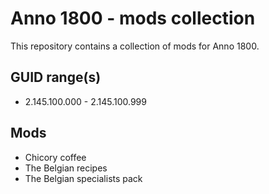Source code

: # Anno 1800 - mods collection

This repository contains a collection of mods for Anno 1800.

## GUID range(s)

- 2.145.100.000 - 2.145.100.999

## Mods

- Chicory coffee
- The Belgian recipes
- The Belgian specialists pack
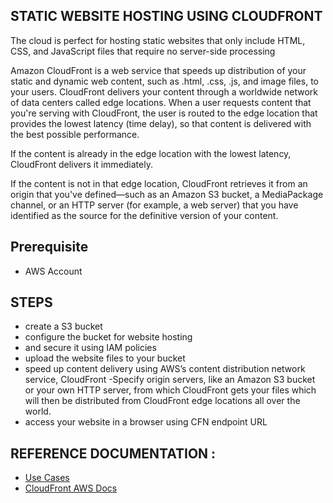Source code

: ## STATIC WEBSITE HOSTING USING CLOUDFRONT

The cloud is perfect for hosting static websites that only include HTML, CSS, and JavaScript files that require no server-side processing

Amazon CloudFront is a web service that speeds up distribution of your static and dynamic web content, such as .html, .css, .js, and image files, to your users. CloudFront delivers your content through a worldwide network of data centers called edge locations. When a user requests content that you're serving with CloudFront, the user is routed to the edge location that provides the lowest latency (time delay), so that content is delivered with the best possible performance.

If the content is already in the edge location with the lowest latency, CloudFront delivers it immediately.

If the content is not in that edge location, CloudFront retrieves it from an origin that you've defined—such as an Amazon S3 bucket, a MediaPackage channel, or an HTTP server (for example, a web server) that you have identified as the source for the definitive version of your content.

## Prerequisite
 - AWS Account
 
 
## STEPS
  - create a S3 bucket
  - configure the bucket for website hosting
  - and secure it using IAM policies
  - upload the website files to your bucket 
  - speed up content delivery using AWS’s content distribution network service, CloudFront
      -Specify origin servers, like an Amazon S3 bucket or your own HTTP server, from which CloudFront gets your files which will then be distributed from CloudFront edge locations all over the world.
  - access your website in a browser using CFN endpoint URL
  
  
## REFERENCE DOCUMENTATION :
* [Use Cases](https://docs.aws.amazon.com/AmazonCloudFront/latest/DeveloperGuide/IntroductionUseCases.html)
* [CloudFront AWS Docs](https://docs.aws.amazon.com/AmazonCloudFront/latest/DeveloperGuide/Introduction.html)

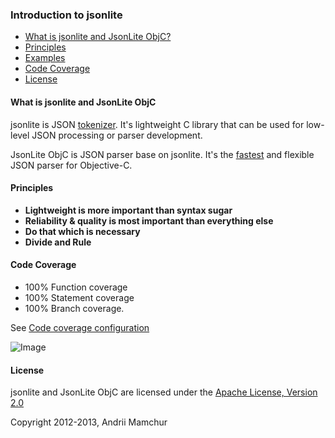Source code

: ### Introduction to jsonlite

* [What is jsonlite and JsonLite ObjC?](#what-is-jsonlite-and-jsonlite-objc)
* [Principles](#principles)
* [Examples](https://github.com/amamchur/jsonlite/wiki/Examples)
* [Code Coverage](#code-coverage)
* [License](#license)

#### What is jsonlite and JsonLite ObjC

jsonlite is JSON [tokenizer](http://en.wikipedia.org/wiki/Tokenization). It's lightweight C library that can be used for low-level JSON processing or parser development.

JsonLite ObjC is JSON parser base on jsonlite. It's the [fastest](https://github.com/amamchur/iJSONBenchmark) and flexible JSON parser for Objective-C.

#### Principles
* **Lightweight is more important than syntax sugar** 
* **Reliability & quality is most important than everything else**
* **Do that which is necessary**
* **Divide and Rule**

#### Code Coverage

* 100% Function coverage
* 100% Statement coverage
* 100% Branch coverage. 

See [Code coverage configuration](https://github.com/amamchur/jsonlite/wiki/Code-coverage-configuration)

![Image](../master/tests/cov.png?raw=true)

#### License

jsonlite and JsonLite ObjC are licensed under the [Apache License, Version 2.0](http://www.apache.org/licenses/LICENSE-2.0)

Copyright 2012-2013, Andrii Mamchur
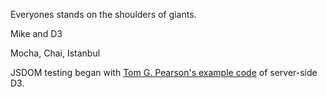 

Everyones stands on the shoulders
of giants.


Mike and D3

Mocha, Chai, Istanbul

JSDOM testing began with
[Tom G. Pearson's example code](https://bl.ocks.org/tomgp/c99a699587b5c5465228) of
server-side D3.
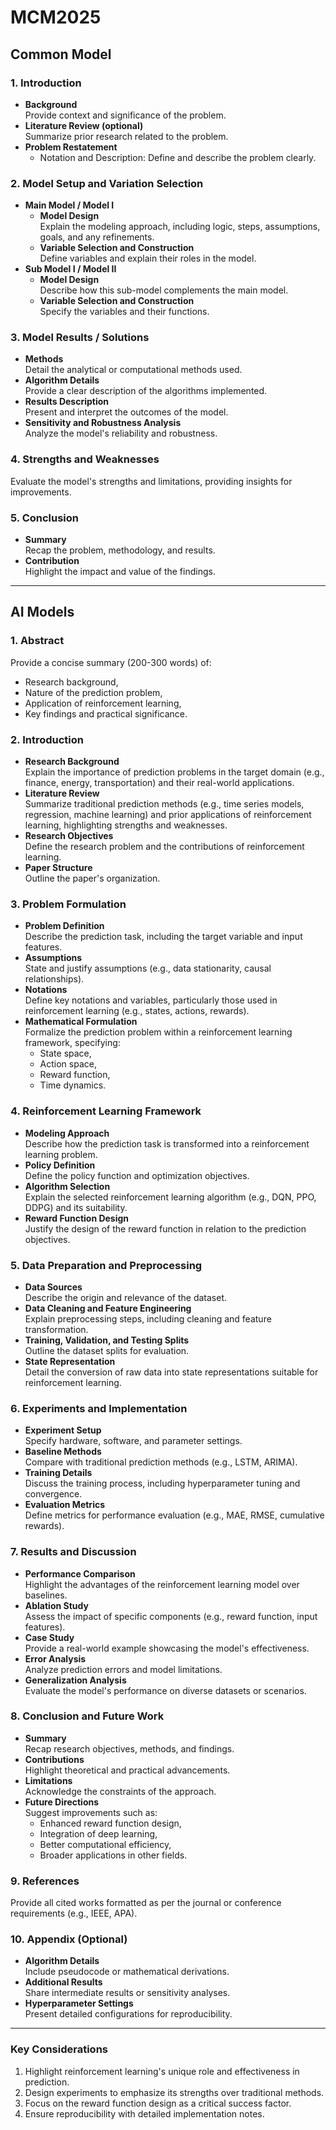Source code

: # MCM2025

## Common Model

### 1. Introduction

- **Background**  
  Provide context and significance of the problem.
- **Literature Review (optional)**  
  Summarize prior research related to the problem.
- **Problem Restatement**  
  - Notation and Description: Define and describe the problem clearly.

### 2. Model Setup and Variation Selection

- **Main Model / Model I**
  - **Model Design**  
    Explain the modeling approach, including logic, steps, assumptions, goals, and any refinements.
  - **Variable Selection and Construction**  
    Define variables and explain their roles in the model.
- **Sub Model I / Model II**
  - **Model Design**  
    Describe how this sub-model complements the main model.
  - **Variable Selection and Construction**  
    Specify the variables and their functions.

### 3. Model Results / Solutions

- **Methods**  
  Detail the analytical or computational methods used.
- **Algorithm Details**  
  Provide a clear description of the algorithms implemented.
- **Results Description**  
  Present and interpret the outcomes of the model.
- **Sensitivity and Robustness Analysis**  
  Analyze the model's reliability and robustness.

### 4. Strengths and Weaknesses

Evaluate the model's strengths and limitations, providing insights for improvements.

### 5. Conclusion

- **Summary**  
  Recap the problem, methodology, and results.
- **Contribution**  
  Highlight the impact and value of the findings.

---

## AI Models

### 1. Abstract

Provide a concise summary (200-300 words) of:
- Research background,
- Nature of the prediction problem,
- Application of reinforcement learning,
- Key findings and practical significance.

### 2. Introduction

- **Research Background**  
  Explain the importance of prediction problems in the target domain (e.g., finance, energy, transportation) and their real-world applications.
- **Literature Review**  
  Summarize traditional prediction methods (e.g., time series models, regression, machine learning) and prior applications of reinforcement learning, highlighting strengths and weaknesses.
- **Research Objectives**  
  Define the research problem and the contributions of reinforcement learning.
- **Paper Structure**  
  Outline the paper's organization.

### 3. Problem Formulation

- **Problem Definition**  
  Describe the prediction task, including the target variable and input features.
- **Assumptions**  
  State and justify assumptions (e.g., data stationarity, causal relationships).
- **Notations**  
  Define key notations and variables, particularly those used in reinforcement learning (e.g., states, actions, rewards).
- **Mathematical Formulation**  
  Formalize the prediction problem within a reinforcement learning framework, specifying:
  - State space,
  - Action space,
  - Reward function,
  - Time dynamics.

### 4. Reinforcement Learning Framework

- **Modeling Approach**  
  Describe how the prediction task is transformed into a reinforcement learning problem.
- **Policy Definition**  
  Define the policy function and optimization objectives.
- **Algorithm Selection**  
  Explain the selected reinforcement learning algorithm (e.g., DQN, PPO, DDPG) and its suitability.
- **Reward Function Design**  
  Justify the design of the reward function in relation to the prediction objectives.

### 5. Data Preparation and Preprocessing

- **Data Sources**  
  Describe the origin and relevance of the dataset.
- **Data Cleaning and Feature Engineering**  
  Explain preprocessing steps, including cleaning and feature transformation.
- **Training, Validation, and Testing Splits**  
  Outline the dataset splits for evaluation.
- **State Representation**  
  Detail the conversion of raw data into state representations suitable for reinforcement learning.

### 6. Experiments and Implementation

- **Experiment Setup**  
  Specify hardware, software, and parameter settings.
- **Baseline Methods**  
  Compare with traditional prediction methods (e.g., LSTM, ARIMA).
- **Training Details**  
  Discuss the training process, including hyperparameter tuning and convergence.
- **Evaluation Metrics**  
  Define metrics for performance evaluation (e.g., MAE, RMSE, cumulative rewards).

### 7. Results and Discussion

- **Performance Comparison**  
  Highlight the advantages of the reinforcement learning model over baselines.
- **Ablation Study**  
  Assess the impact of specific components (e.g., reward function, input features).
- **Case Study**  
  Provide a real-world example showcasing the model's effectiveness.
- **Error Analysis**  
  Analyze prediction errors and model limitations.
- **Generalization Analysis**  
  Evaluate the model's performance on diverse datasets or scenarios.

### 8. Conclusion and Future Work

- **Summary**  
  Recap research objectives, methods, and findings.
- **Contributions**  
  Highlight theoretical and practical advancements.
- **Limitations**  
  Acknowledge the constraints of the approach.
- **Future Directions**  
  Suggest improvements such as:
  - Enhanced reward function design,
  - Integration of deep learning,
  - Better computational efficiency,
  - Broader applications in other fields.

### 9. References

Provide all cited works formatted as per the journal or conference requirements (e.g., IEEE, APA).

### 10. Appendix (Optional)

- **Algorithm Details**  
  Include pseudocode or mathematical derivations.
- **Additional Results**  
  Share intermediate results or sensitivity analyses.
- **Hyperparameter Settings**  
  Present detailed configurations for reproducibility.

---

### Key Considerations

1. Highlight reinforcement learning's unique role and effectiveness in prediction.
2. Design experiments to emphasize its strengths over traditional methods.
3. Focus on the reward function design as a critical success factor.
4. Ensure reproducibility with detailed implementation notes.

**Aim of the task:** Rewrite the listing from its start through the line containing "- access your", swapping every "bucket" for "container" and leaving everything else the same. Leave out the pictures.

**Written reply:**
Source code

: # Anno 1800 - mods collection

This repository contains a collection of mods for Anno 1800.

## GUID range(s)

- 2.145.100.000 - 2.145.100.999

## Mods

- Chicory coffee
- The Belgian recipes
- The Belgian specialists pack
Source code

: ## STATIC WEBSITE HOSTING USING CLOUDFRONT

The cloud is perfect for hosting static websites that only include HTML, CSS, and JavaScript files that require no server-side processing

Amazon CloudFront is a web service that speeds up distribution of your static and dynamic web content, such as .html, .css, .js, and image files, to your users. CloudFront delivers your content through a worldwide network of data centers called edge locations. When a user requests content that you're serving with CloudFront, the user is routed to the edge location that provides the lowest latency (time delay), so that content is delivered with the best possible performance.

If the content is already in the edge location with the lowest latency, CloudFront delivers it immediately.

If the content is not in that edge location, CloudFront retrieves it from an origin that you've defined—such as an Amazon S3 container, a MediaPackage channel, or an HTTP server (for example, a web server) that you have identified as the source for the definitive version of your content.

## Prerequisite
 - AWS Account
 
 
## STEPS
  - create a S3 container
  - configure the container for website hosting
  - and secure it using IAM policies
  - upload the website files to your container 
  - speed up content delivery using AWS’s content distribution network service, CloudFront
      -Specify origin servers, like an Amazon S3 container or your own HTTP server, from which CloudFront gets your files which will then be distributed from CloudFront edge locations all over the world.
  - access your website in a browser using CFN endpoint URL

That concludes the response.